Species of flowering plant

Ajuga pyramidalis, commonly known as pyramidal bugle, is a flowering plant of the genus Ajuga in the family Lamiaceae. It is a native plant in Europe.

==Description==
Pyramidal bugle is a perennial, herbaceous plant growing from about 5 to 20 cm tall. At the base there is a rosette of stalked leaves which are significantly larger than the stem leaves. The stiff upright hairy stem is square and bears simple leaves growing in opposite pairs. They are ovate, hairy above and below and have a slightly wavy edge. The inflorescence has leaf-like bracts subtending the individual flowers. The bracts gradually get smaller towards the tip of the inflorescence, are always longer than the flowers and the upper ones are often tinged purple. The inflorescence forms a pyramid-shaped terminal spike and is formed of axillary whorls. The calyx of each flower is five-lobed, the bluish-violet corolla has a long tube and is fused, with two lips. The upper lip is very short and the lower lip is three-lobed. There are four stamens, two long and two short. The gynoecium is formed of two fused carpels and the fruit is a four-chambered schizocarp. The hermaphrodite flowers are zygomorphic. The flowers produce nectar to attract pollinators which are bumblebees and butterflies.

The flowering time extends from June to August. The chromosome number is 2n = 32.

==Ecology==

The bracts in the inflorescence shelter the flowers from rain, and their violet colour enhances the signal effect for pollinators. The calyx are haired, protecting the flower from crawling insects. Additionally, the nectar is secured by a stiff, upturned hair ring. The fruits contain fleshy, oily elaiosomes.

==Occurrence==
The pyramid bugle is native to in northern Europe and the Caucasus. It occurs in the mountains of central and southern Europe, and in northern and western Scandinavia.
In the British Isles, it ranges down to sea level, being very rare in Ireland and otherwise occurring in Scotland and Westmoreland in England. It grows on almost neutral, preferentially rocky soils in open grassland, heathland and rock ledges. In the Alps, it grows at altitudes of up to 2700 m.

==Uses==
The pyramid bugle, like many Ajuga species, is claimed to hold medicinal properties and has been used for wound treatment and for metabolic disorders.

→ Records supplied:
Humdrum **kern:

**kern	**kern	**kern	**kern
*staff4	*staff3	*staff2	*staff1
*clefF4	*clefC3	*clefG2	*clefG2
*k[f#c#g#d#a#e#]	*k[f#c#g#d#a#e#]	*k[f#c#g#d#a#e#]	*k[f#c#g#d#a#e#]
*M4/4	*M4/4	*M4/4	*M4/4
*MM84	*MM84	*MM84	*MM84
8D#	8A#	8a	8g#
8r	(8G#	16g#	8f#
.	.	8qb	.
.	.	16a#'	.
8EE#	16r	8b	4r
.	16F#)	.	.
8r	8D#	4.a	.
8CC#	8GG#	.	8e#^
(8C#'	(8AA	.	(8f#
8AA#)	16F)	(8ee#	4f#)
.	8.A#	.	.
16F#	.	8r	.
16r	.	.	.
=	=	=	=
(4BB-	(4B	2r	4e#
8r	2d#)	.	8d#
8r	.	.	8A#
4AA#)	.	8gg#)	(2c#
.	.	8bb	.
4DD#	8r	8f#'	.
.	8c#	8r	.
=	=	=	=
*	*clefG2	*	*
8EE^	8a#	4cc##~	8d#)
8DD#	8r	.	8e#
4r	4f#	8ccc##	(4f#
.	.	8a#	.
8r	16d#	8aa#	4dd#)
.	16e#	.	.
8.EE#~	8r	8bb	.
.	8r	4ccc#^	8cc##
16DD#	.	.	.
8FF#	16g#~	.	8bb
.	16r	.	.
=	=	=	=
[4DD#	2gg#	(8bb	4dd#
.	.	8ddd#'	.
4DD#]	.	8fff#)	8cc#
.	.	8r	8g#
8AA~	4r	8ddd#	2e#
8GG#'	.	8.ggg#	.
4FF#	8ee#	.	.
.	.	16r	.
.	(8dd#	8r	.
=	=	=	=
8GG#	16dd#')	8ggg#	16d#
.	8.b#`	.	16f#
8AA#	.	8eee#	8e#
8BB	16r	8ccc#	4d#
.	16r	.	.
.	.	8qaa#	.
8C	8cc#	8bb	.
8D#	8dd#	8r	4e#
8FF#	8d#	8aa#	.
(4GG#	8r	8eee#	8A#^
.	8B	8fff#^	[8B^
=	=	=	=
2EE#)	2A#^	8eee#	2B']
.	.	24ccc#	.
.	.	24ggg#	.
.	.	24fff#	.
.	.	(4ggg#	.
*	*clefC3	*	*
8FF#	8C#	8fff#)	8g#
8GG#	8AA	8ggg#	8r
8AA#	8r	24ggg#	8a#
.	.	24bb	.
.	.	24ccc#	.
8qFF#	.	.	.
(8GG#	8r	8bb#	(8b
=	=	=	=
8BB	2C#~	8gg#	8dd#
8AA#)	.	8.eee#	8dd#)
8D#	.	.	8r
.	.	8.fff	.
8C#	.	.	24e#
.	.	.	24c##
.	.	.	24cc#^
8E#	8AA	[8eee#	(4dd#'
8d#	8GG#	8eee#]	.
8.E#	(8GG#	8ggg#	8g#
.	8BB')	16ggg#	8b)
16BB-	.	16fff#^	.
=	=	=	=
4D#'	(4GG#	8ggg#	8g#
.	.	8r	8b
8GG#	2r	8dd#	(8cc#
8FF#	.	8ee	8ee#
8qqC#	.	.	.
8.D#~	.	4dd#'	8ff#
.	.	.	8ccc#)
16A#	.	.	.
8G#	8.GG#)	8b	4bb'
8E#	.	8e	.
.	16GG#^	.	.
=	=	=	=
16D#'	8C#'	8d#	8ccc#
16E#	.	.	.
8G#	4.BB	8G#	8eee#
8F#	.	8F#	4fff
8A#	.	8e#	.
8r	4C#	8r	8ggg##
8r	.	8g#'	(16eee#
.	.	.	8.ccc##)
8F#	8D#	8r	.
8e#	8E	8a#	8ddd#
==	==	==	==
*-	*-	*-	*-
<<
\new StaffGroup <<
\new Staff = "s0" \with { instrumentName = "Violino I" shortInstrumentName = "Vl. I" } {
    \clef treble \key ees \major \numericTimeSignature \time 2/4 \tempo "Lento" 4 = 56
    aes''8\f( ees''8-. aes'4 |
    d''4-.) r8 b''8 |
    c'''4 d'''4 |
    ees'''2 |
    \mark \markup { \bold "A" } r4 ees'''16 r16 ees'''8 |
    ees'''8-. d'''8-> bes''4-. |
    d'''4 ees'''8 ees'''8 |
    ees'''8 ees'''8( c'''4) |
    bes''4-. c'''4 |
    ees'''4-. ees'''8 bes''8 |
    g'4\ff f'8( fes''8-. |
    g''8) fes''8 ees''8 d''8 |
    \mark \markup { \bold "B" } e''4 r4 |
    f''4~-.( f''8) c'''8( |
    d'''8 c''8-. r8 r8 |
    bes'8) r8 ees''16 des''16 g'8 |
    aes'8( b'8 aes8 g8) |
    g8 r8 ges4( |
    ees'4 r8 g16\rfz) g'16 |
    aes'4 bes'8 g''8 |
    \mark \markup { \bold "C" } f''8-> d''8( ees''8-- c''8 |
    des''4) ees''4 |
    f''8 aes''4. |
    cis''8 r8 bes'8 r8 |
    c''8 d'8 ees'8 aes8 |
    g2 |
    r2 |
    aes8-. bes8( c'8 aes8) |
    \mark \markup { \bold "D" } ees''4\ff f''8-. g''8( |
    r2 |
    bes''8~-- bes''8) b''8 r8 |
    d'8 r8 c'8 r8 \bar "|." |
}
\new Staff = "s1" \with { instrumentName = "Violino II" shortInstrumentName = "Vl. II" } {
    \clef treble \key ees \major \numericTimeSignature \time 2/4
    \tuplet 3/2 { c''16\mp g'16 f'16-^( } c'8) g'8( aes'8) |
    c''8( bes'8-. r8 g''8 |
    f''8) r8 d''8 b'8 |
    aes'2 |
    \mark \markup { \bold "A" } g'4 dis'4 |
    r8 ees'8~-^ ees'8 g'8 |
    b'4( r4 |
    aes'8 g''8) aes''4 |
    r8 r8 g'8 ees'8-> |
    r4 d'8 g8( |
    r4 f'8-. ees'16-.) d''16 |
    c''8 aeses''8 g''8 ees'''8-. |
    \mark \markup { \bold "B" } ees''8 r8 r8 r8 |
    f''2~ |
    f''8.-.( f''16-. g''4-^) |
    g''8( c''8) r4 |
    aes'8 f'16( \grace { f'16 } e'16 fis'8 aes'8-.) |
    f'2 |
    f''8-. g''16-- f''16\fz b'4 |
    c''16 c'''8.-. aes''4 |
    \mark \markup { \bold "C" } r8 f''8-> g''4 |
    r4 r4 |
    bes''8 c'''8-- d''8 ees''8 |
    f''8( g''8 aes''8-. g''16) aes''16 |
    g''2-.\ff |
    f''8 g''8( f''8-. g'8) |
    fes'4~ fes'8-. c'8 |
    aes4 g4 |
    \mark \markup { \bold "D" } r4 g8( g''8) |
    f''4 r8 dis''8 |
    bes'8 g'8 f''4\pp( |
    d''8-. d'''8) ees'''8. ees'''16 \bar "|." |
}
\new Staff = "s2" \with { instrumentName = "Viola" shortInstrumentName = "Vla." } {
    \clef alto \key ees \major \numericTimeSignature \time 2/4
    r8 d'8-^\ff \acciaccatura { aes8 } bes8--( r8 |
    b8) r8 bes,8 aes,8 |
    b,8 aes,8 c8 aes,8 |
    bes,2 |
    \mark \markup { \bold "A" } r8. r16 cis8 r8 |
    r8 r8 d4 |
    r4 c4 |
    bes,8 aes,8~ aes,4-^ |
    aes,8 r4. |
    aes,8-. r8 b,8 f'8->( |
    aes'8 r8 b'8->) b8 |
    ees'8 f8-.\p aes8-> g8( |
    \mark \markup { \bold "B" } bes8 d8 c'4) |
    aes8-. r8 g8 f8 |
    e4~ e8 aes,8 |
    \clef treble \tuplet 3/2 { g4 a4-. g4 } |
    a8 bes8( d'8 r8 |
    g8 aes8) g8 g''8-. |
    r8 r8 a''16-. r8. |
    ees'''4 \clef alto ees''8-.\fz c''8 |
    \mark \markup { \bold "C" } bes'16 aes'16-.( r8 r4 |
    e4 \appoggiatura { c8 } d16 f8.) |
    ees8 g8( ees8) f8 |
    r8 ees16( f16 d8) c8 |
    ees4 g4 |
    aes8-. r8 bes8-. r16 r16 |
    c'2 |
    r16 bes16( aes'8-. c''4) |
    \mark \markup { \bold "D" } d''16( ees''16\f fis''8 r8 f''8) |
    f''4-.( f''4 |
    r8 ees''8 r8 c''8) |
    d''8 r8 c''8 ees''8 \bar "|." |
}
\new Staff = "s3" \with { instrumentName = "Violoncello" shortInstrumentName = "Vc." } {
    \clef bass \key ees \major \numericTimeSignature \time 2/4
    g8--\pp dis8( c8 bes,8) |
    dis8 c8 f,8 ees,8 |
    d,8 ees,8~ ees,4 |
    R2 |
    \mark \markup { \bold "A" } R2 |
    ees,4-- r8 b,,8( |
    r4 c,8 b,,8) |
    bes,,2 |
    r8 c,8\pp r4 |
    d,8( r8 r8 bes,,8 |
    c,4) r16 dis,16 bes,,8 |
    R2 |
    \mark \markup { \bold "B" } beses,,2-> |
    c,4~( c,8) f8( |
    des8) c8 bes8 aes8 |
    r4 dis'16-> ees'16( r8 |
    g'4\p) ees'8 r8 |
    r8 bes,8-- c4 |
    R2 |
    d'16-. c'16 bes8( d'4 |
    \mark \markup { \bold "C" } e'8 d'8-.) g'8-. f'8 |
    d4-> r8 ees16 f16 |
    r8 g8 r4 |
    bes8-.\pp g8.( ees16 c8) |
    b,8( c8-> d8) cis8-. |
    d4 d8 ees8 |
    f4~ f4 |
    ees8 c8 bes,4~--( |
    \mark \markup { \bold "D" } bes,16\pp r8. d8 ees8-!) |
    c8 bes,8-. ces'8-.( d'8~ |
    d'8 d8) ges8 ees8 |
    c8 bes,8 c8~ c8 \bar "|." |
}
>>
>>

→ Exercise:
Rewrite the pyramidal bugle text starting at "The bracts in" and ending at "up to 2700 m.", replacing "heathland" with "moorland". The entries are separate material from the pyramidal bugle text.

→ Finished task:
The bracts in the inflorescence shelter the flowers from rain, and their violet colour enhances the signal effect for pollinators. The calyx are haired, protecting the flower from crawling insects. Additionally, the nectar is secured by a stiff, upturned hair ring. The fruits contain fleshy, oily elaiosomes.

==Occurrence==
The pyramid bugle is native to in northern Europe and the Caucasus. It occurs in the mountains of central and southern Europe, and in northern and western Scandinavia.
In the British Isles, it ranges down to sea level, being very rare in Ireland and otherwise occurring in Scotland and Westmoreland in England. It grows on almost neutral, preferentially rocky soils in open grassland, moorland and rock ledges. In the Alps, it grows at altitudes of up to 2700 m.